N: Has Salesforce’s acquisition of Pardot changed your business and how has marketing automation as a whole changed the marketing field?
P: Exact Target is a pretty amazing C2C platform and was acquired by Salesforce to become their Marketing Cloud. Before that, Exact Target acquired Pardot, a B2B marketing automation engine.
As we’ve been building our business, not only do we sell and consult on Pardot and Marketing Cloud, we use it internally for all our digital marketing. From our point of view, the ability to get that granular ROI, down to the content itself, has enabled us to do more with less.
We can send mass personalized messages out and estimate what the likely response will be. For us that’s wonderful because justifying a marketing budget is always tough, and I think having another sound data point when it comes to budget and ROI planning is a game-changer for everyone.
N: What challenges does that come with? Where are people struggling when it comes to implementing marketing automation?
P: From our customers, the biggest challenges are with content. Marketing automation is only as powerful as the content you’re feeding it. If you send out bad or stale content or content that isn’t engaging, you’re just another spam block. Not only that, but you could damage your brand.
A lot of customers think they can buy the tool, turn it on and suddenly the money starts rolling in. And that’s a poor misconception. Without a marketing or content strategy you’re likely to just do bad stuff faster.
N: How has the relationship between the sales and marketing departments changed in the last five to ten years?
P: In the old days, marketing used to send leads to sales and sales used to ignore them.
Sales never spoke to customer service so they’d turn up a customer and would be surprised they’d received a marketing communication or had several open support tickets.
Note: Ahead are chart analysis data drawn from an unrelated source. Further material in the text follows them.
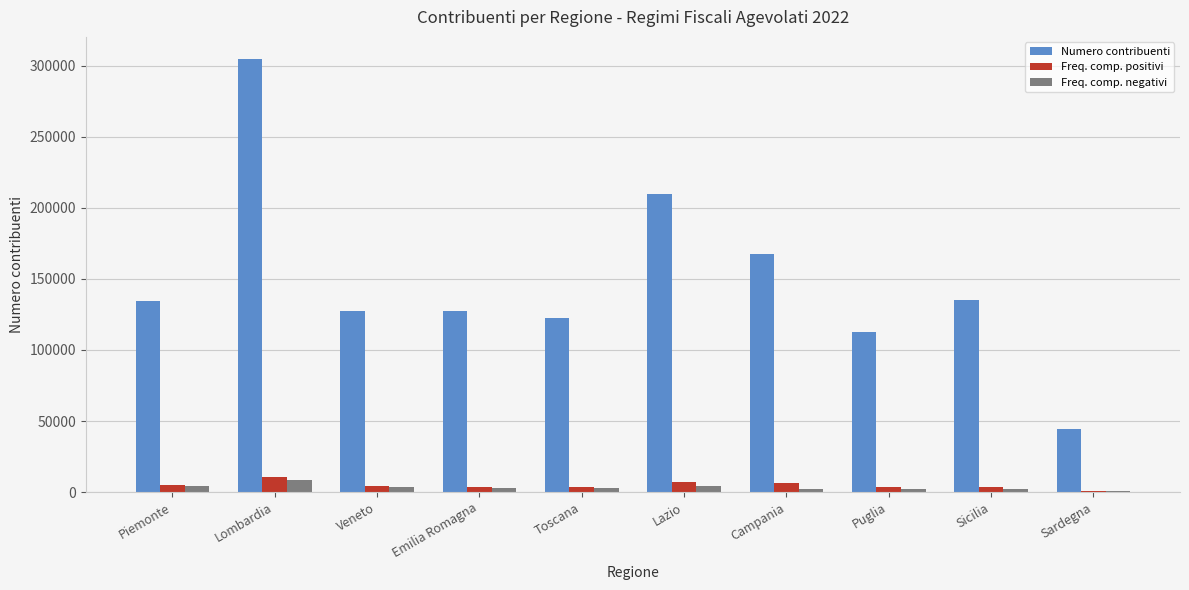

Is it true that Numero contribuenti equals 127739 at Veneto?

True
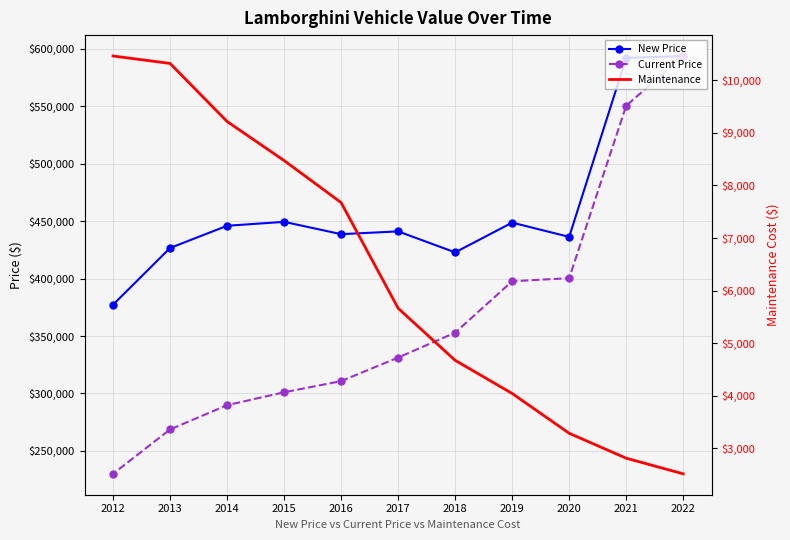

What is the difference between the maximum and minimum values in the Current Price series?

363453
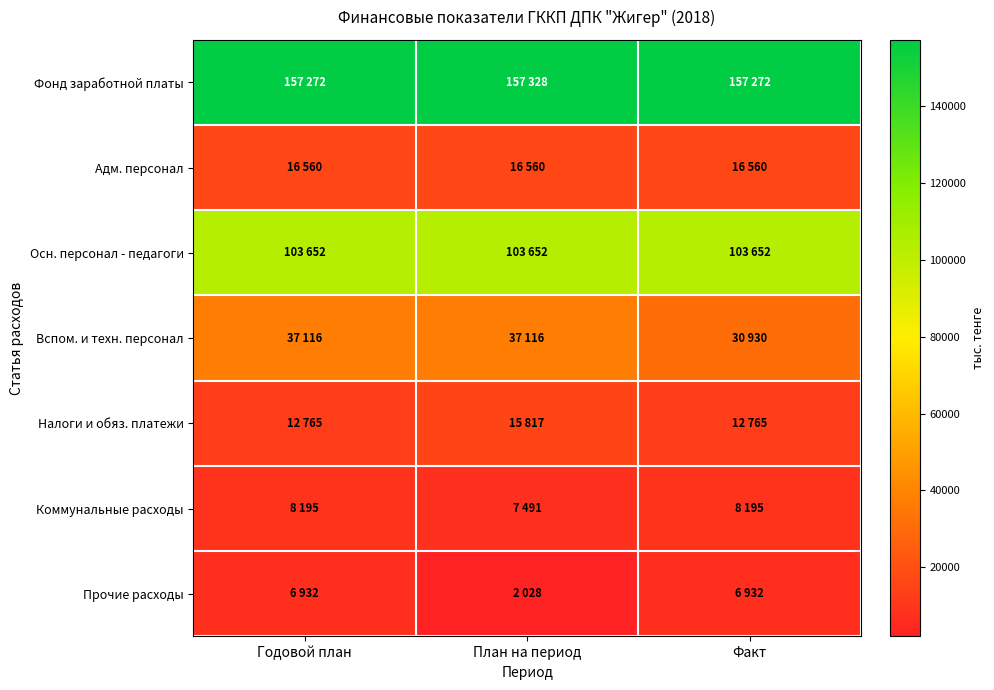

How many distinct data groups are displayed?

7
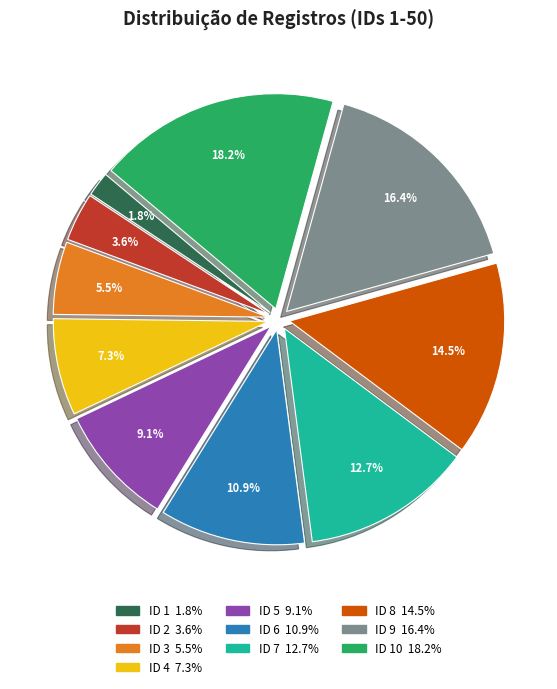

Is there a majority slice in this chart?

No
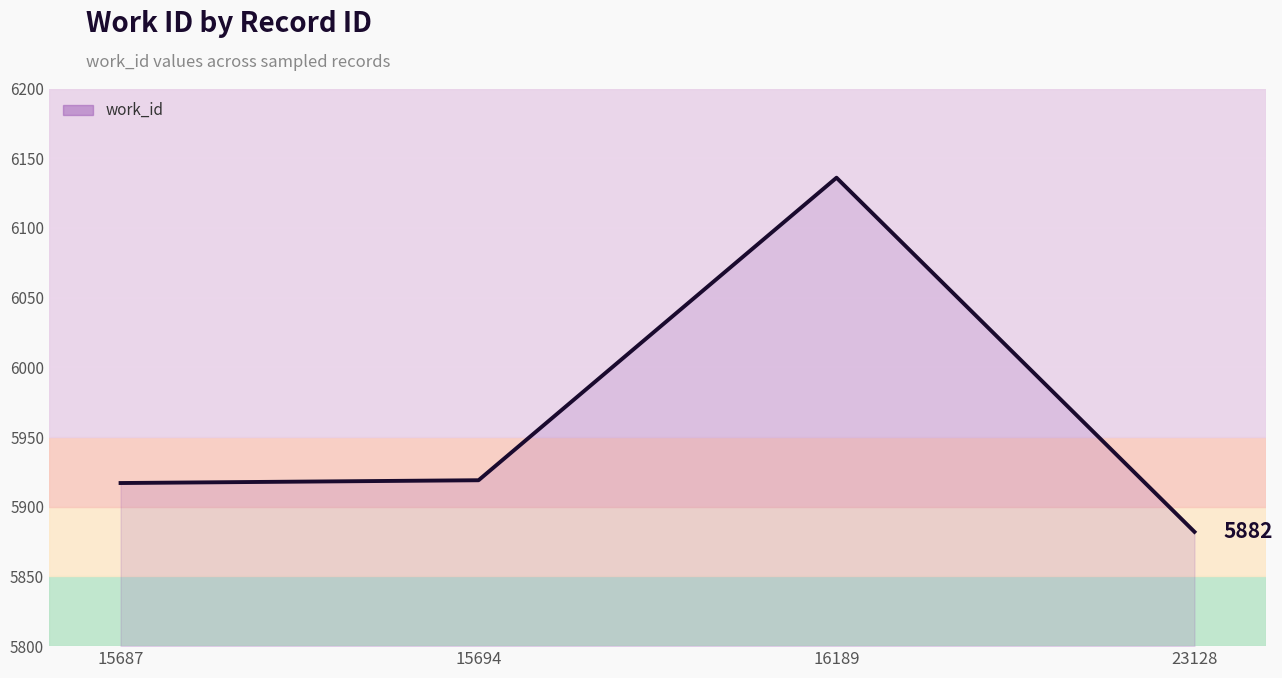

What is the ratio of the value at 23128 to the value at 16189?

1.0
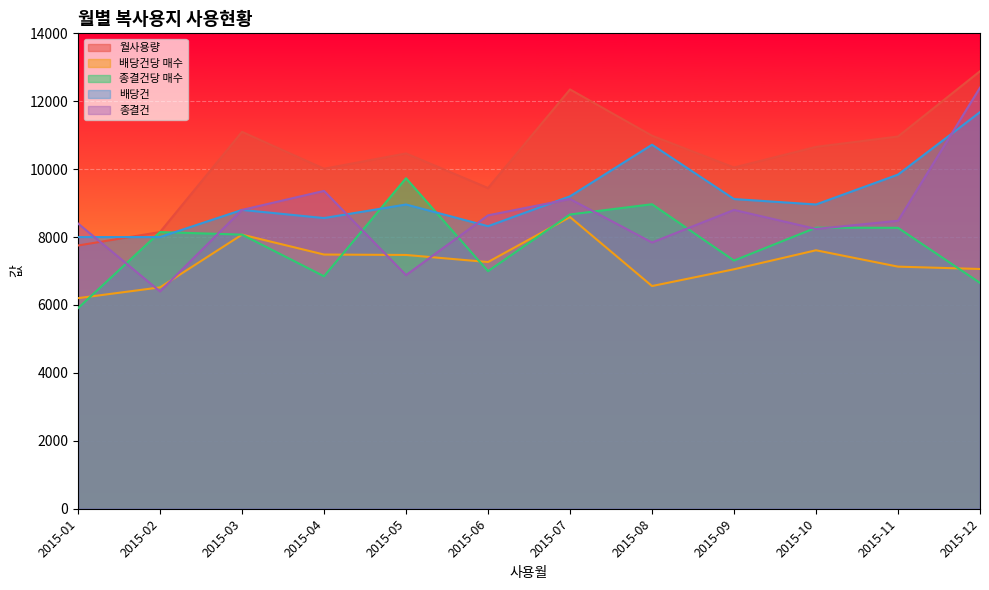

How many lines are shown in the chart?

5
Now, with Salesforce being a single process and data hub, sales and marketing are becoming much more aligned. Sales is now driving marketing and marketing is driving sales. So there’s a symbiotic value developing that traditionally isn’t there in a lot of organizations.
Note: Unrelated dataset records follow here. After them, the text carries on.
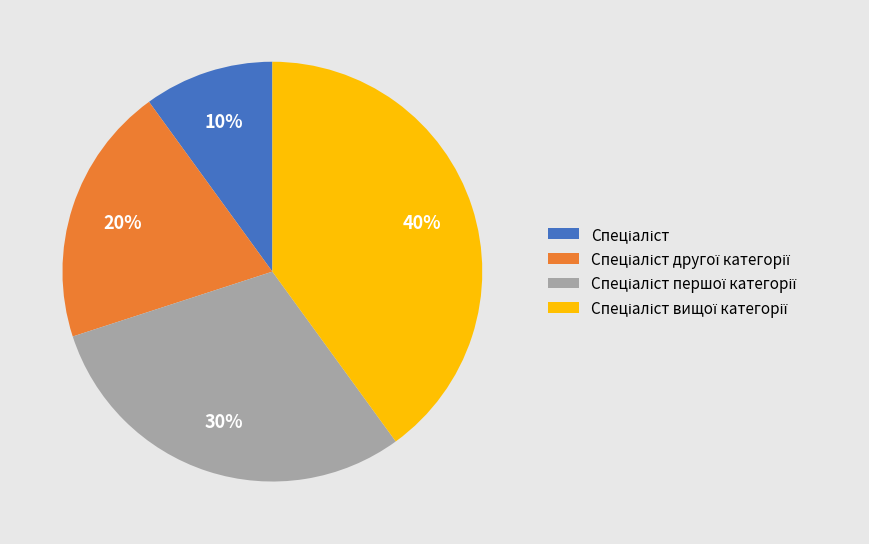

To the nearest percent, what is the difference between the largest and smallest slice percentages?

30%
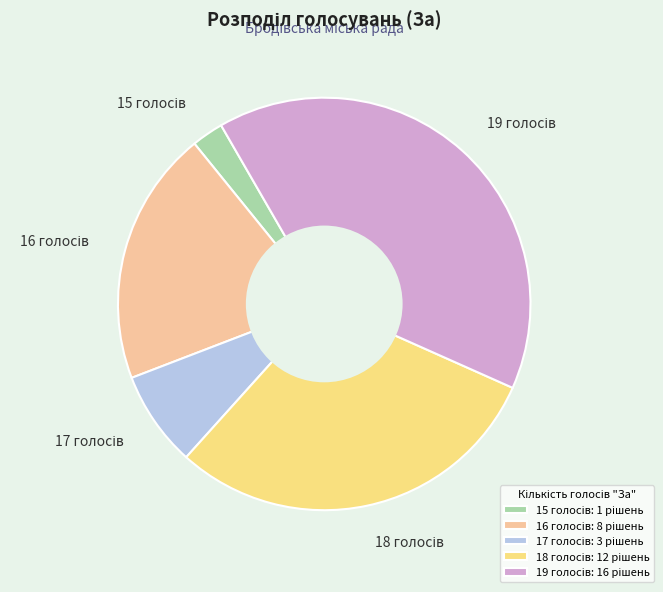

Is there a majority slice in this chart?

No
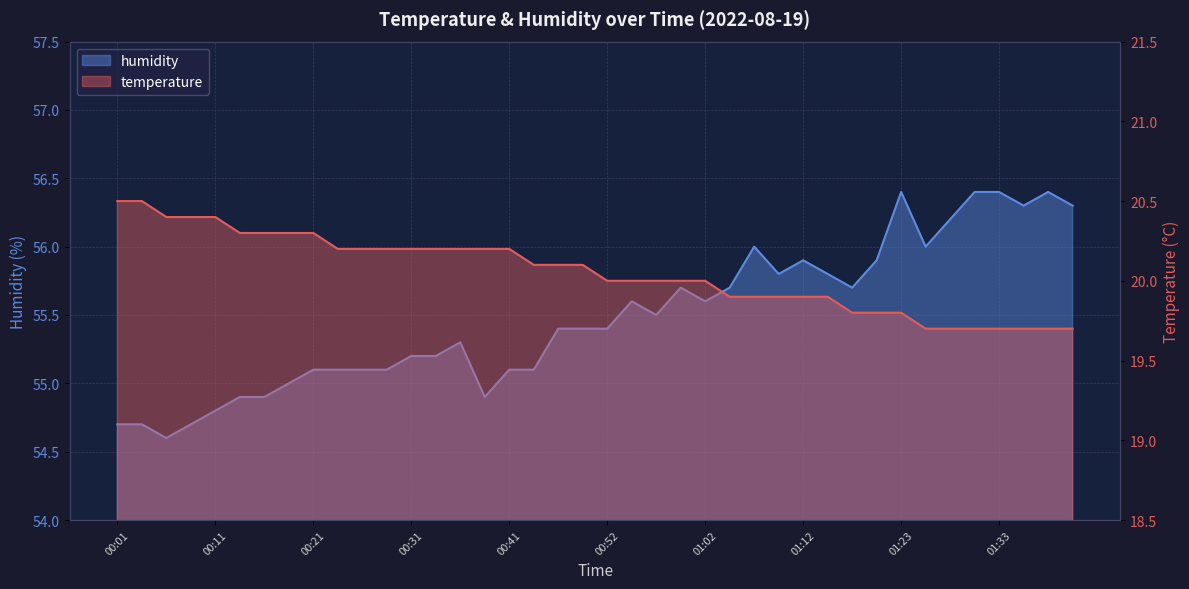

What value does the temperature series have at 01:10?

19.9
Also, customer services are becoming part of it because they’re also feeding leads and opportunities to the top of the pipeline and informing marketing based on things they hear from the call center. Having all that information in one place gives salespeople an enormous advantage.
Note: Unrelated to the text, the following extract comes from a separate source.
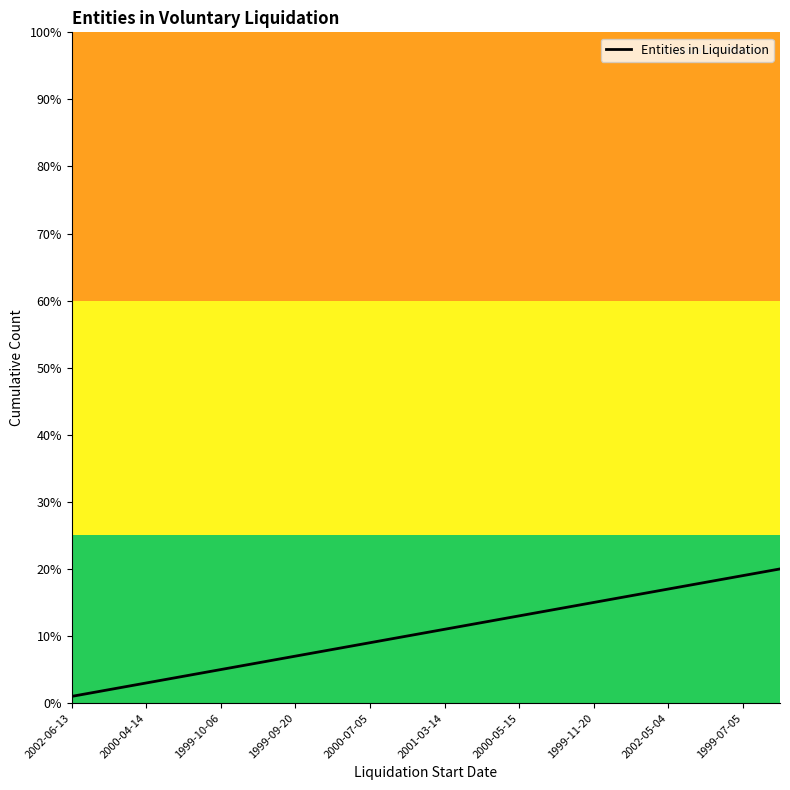

What is the maximum value shown in the chart?

20.0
Imagine you’re a salesperson and you go into the first meeting with a prospect. You can either blow it or knock it out of the park. You might want to know the client went to three events or received several eBooks and seems very engaged. You may also want to know if this prospect has been in the news. Are they going bankrupt? Are they being acquired? Did they sign a big new contract?
[RELATED: How Content Accelerates Lead Generation]
If a salesperson has that information, chances are they would out-perform a competitor. Today, knowledge gives you that performance advantage.
With all of that knowledge going into an artificial intelligence, predictive model, it will tell salespeople which leads to call and which opportunities to focus on based on prior behavior over multiple years.
So then, the salesperson can look at a thousand leads from marketing and call each one. OR they can see the top ten. Or the top 20.
N: What’s the best advice you have ever received?
P: Less is more and quality is king.
These days, people have information overload. It takes a lot to get them to call you so you have to wow them with content.
You typically only get one chance and it doesn’t take much to hit the “unsubscribe” button.
This blog is part of the ongoing Brandpoint Interview Series where we talk with marketing professionals about their career, unique perspectives on the industry and some key advice they’ve learned along the way.